# Three Butts, Three Rubs and Frozen



## Savannahsmoker (Jan 8, 2013)

Started with three shoulders and three different rubs to compare.






Applied Rub with Yellow Mustard and Molasses and threw the meat in the freezer for a couple of days
BTW, you can sort of see the difference in rubs by the color and texture.





A couple days later, right from the freezer and into the preheated pit.





While we slept the pit was controlled by Rock’s Stoker and managed by Stoker Log written by Amir Majidimehr.  That is except for a couple minutes around three or so when I inserted the meat probes 
	

	
	
		
		

		
		
	


	




Eleven hours and fifteen minutes into the cook and after a good night’s sleep and breakfast.





The remainder of 34 lbs. of pork shoulder.





When the bone pulls freely the meat is ready for pulled/chopped pork.





Just a pulling and chopping.


----------



## PrincessFiona60 (Jan 8, 2013)

So which rub won?  They all look great!


----------



## Andy M. (Jan 8, 2013)

I feel so inadequate.


----------



## Dawgluver (Jan 8, 2013)

We are entering you into some contests, SS.  We are not sure which ones yet, but you are our guy.

Seriously, have you been in contests?  Looks fantastic!


----------



## FrankZ (Jan 9, 2013)

The question is why am I not partying at your house... those look good.


----------



## Snip 13 (Jan 9, 2013)

Yum! I'll have them all!


----------



## Paymaster (Jan 9, 2013)

Man!

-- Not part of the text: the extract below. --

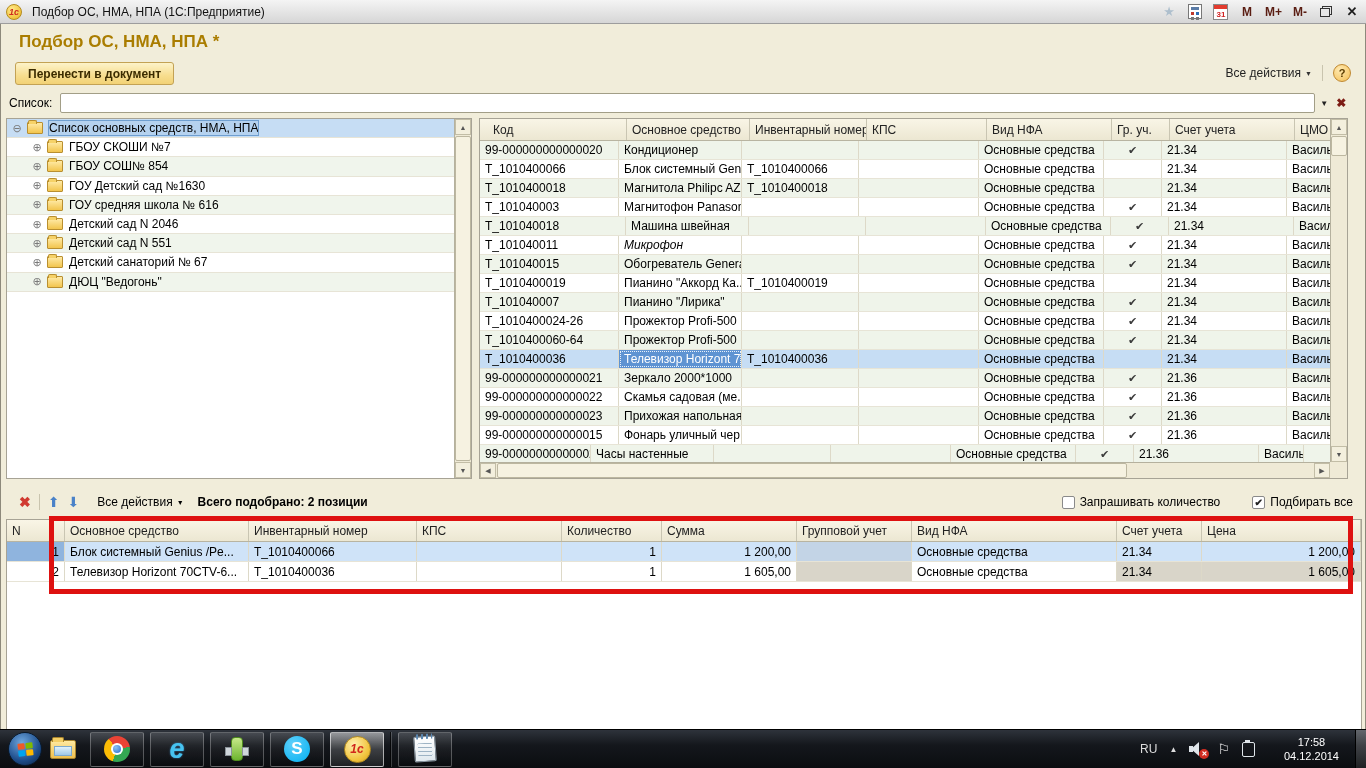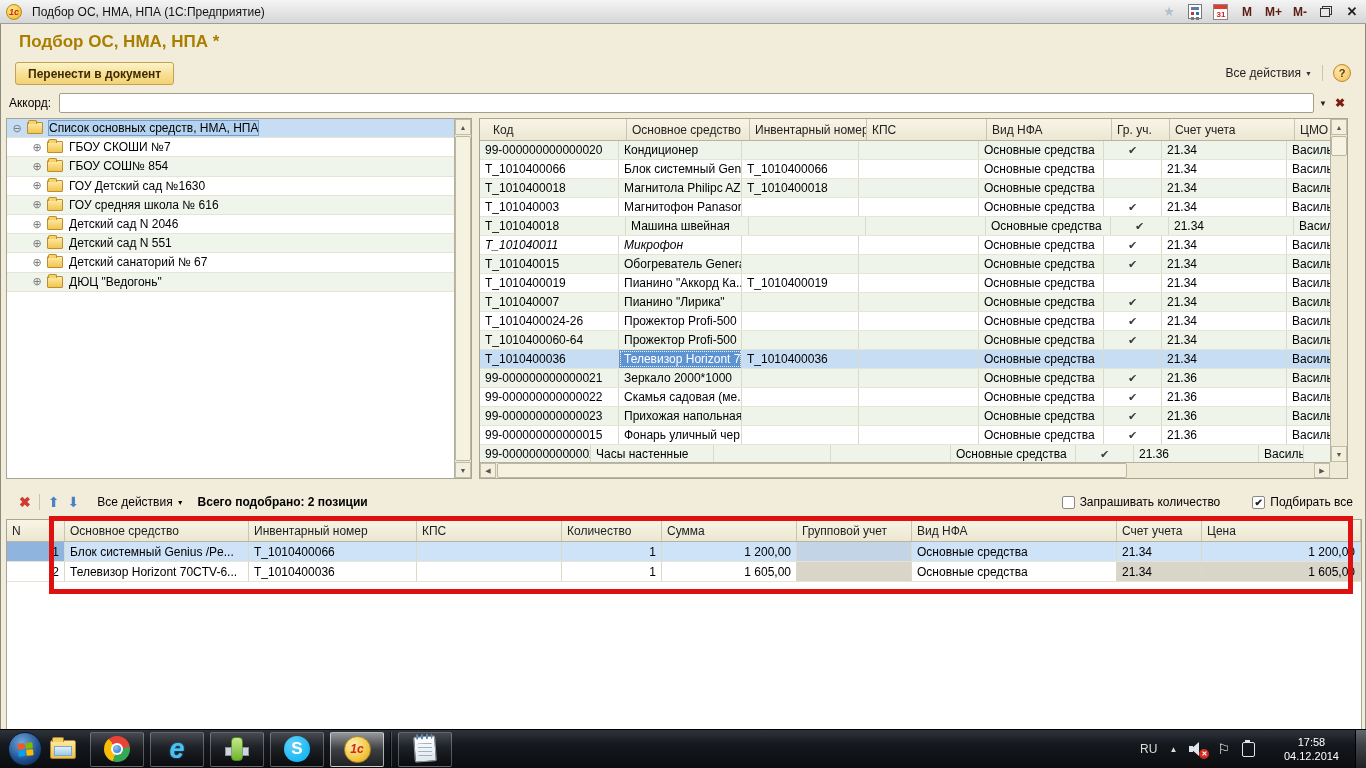"Аккорд:" span.search-label { text: Аккорд -> Список }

Those looks awesome!!!!!!!!!!!!!!


----------



## Chief Longwind Of The North (Jan 9, 2013)

They all look wonderful.  To me, from the pictures, that middle one looks the juiciest.  You are flying some up to my house, right?

Great job.

Seeeeeya; Chief Longwind of the North


----------



## Savannahsmoker (Jan 9, 2013)

Thanks all for the grand comments.

Yep, the middle one was the juices and being bias my Mohunken Butt Rub is still the best but after tasting the other it needs some adjustment.

We really like the other two especially the extra kick Plowboys provided.

Use to complete years ago but have long retired from that.  Too much work.


----------



## CampfireCowboy (Mar 24, 2013)

those are just beautiful cant wait to try!


----------